Bisnis.com, JAKARTA –– Gubernur Bank Indonesia (BI) Perry Warjiyo memperkirakan suku bunga the Fed, bank sentral Amerika Serikat, akan meningkat sebesar 25 basis poin pada November 2023.
Menurut Perry, kenaikan suku bunga pada November 2023 mendatang yang diperkirakan mencapai kisaran 5,50-5,75 persen akan menjadi kenaikan yang terakhir.
“Fed Funds Rate perkiraan kami akan naik sekali lagi di awal November, tapi probabilitasnya memang ini kemungkinan kenaikan yang terakhir,” katanya dalam konferensi pers, Kamis (21/9/2023).
Selanjutnya, suku bunga the Fed diperkirakan bertahan pada tingkat tersebut setidaknya hingga semester pertama 2024.
“Sehingga fenomena higher for longer akan berlanjut hingga 2024, khususnya pada semester pertama 2024,” jelas Perry.
Kondisi ini, imbuhnya, akan berdampak pada ketidakpastian pasar keuangan yang meningkat, sehingga tekanan aliran modal keluar dan pelemahan nilai tukar di negara berkembang semakin tinggi,
Baca Juga
BI mencatat, nilai tukar rupiah hingga 20 September 2023, secara point-to-point melemah sebesar 0,98 persen dibandingkan dengan level akhir Agustus 2023.
Sementara itu, secara year-to-date, nilai tukar rupiah masih menguat sebesar 1,22 persen dari level akhir Desember 2022.
BI pun menyampaikan bahwa terdapat ruang penurunan suku bunga acuan BI ke depan, mempertimbangkan perkembangan ekonomi domestik, terutama laju inflasi yang terkendali.

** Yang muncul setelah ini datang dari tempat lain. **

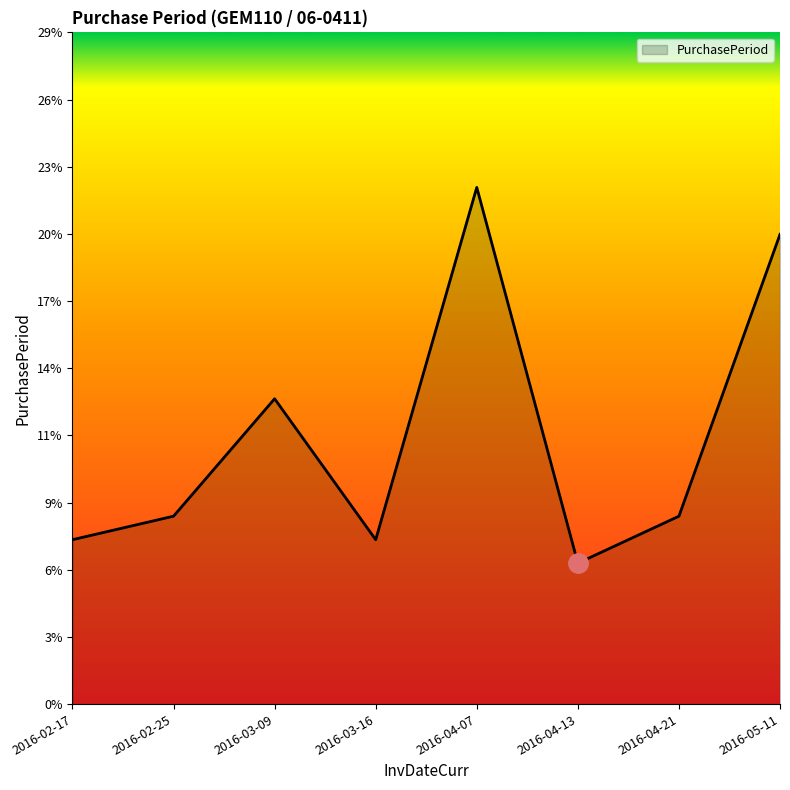

True or false: the data has more than 2 interior local peaks.

False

“Kalau hanya mempertimbangkan perkembangan domestik, inflasi yang rendah, ada ruang untuk melihat kembali kebijakan suku bunga BI, sekaligus untuk mendorong pertumbuhan ekonomi,” katanya.
Adapun, tingkat inflasi domestik pada Agustus 2023 mencapai 3,27 persen secara tahunan, terjaga dalam sasaran 2-4 persen.

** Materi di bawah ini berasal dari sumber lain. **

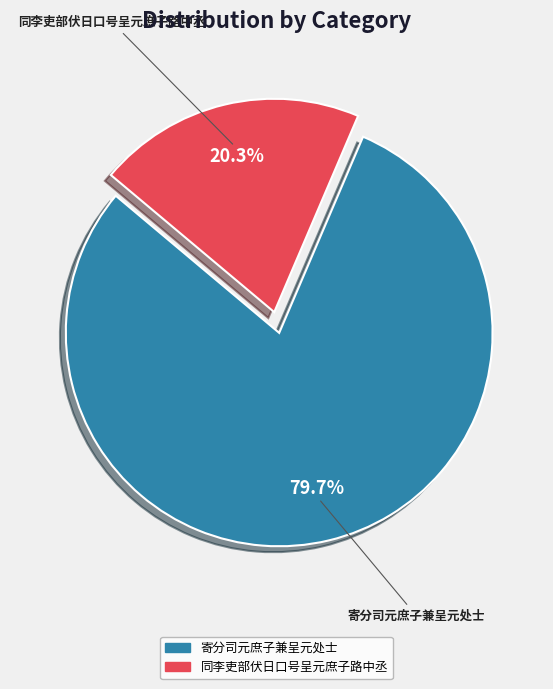

What portion of the pie excludes 寄分司元庶子兼呈元处士?

20.3%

Inflasi inti juga tercatat sebesar 2,18 persen secara tahunan, lebih rendah dibandingkan dari posisi pada bulan sebelumnya sebesar 2,43 persen, sejalan dengan permintaan yang terkelola, ekspektasi inflasi yang terjaga, serta imported inflation yang rendah.
BI pun memperkirakan inflasi akan tetap terkendali dalam kisaran 2-4 persen pada sisa 2023 dan 1,5-3,5 persen pada 2024.
Namun demikian, Perry mengatakan bahwa yang menjadi pertimbangan adalah kondisi global yang masih sangat tidak menentu, terutama dengan situasi dolar Amerika Serikat yang semakin menguat.
“Itu yang kemudian kebijakan suku bunga dipertahankan, fokusnya menstabilkan nilai tukar rupiah,” jelasnya.